▶ _The problem_
Count the lines in the records below that contain the word "este", and reply with the number alone.

▶ _Information supplied_
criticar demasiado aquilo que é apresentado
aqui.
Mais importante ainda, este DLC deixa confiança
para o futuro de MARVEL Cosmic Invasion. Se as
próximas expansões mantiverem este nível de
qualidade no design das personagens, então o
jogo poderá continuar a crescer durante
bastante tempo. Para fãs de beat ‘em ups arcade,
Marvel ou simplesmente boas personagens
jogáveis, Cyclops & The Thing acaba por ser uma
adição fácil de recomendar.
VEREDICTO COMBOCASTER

* * *

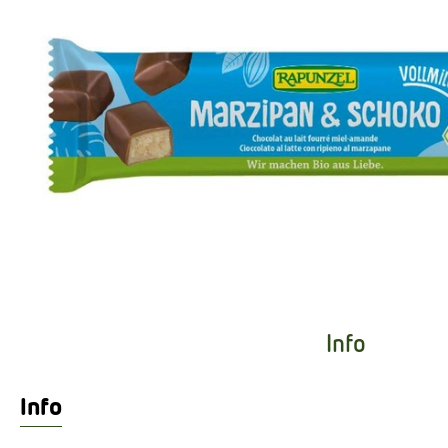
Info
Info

...

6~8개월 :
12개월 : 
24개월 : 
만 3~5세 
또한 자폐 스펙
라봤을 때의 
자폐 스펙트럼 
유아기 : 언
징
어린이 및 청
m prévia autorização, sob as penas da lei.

▶ _The answer_
2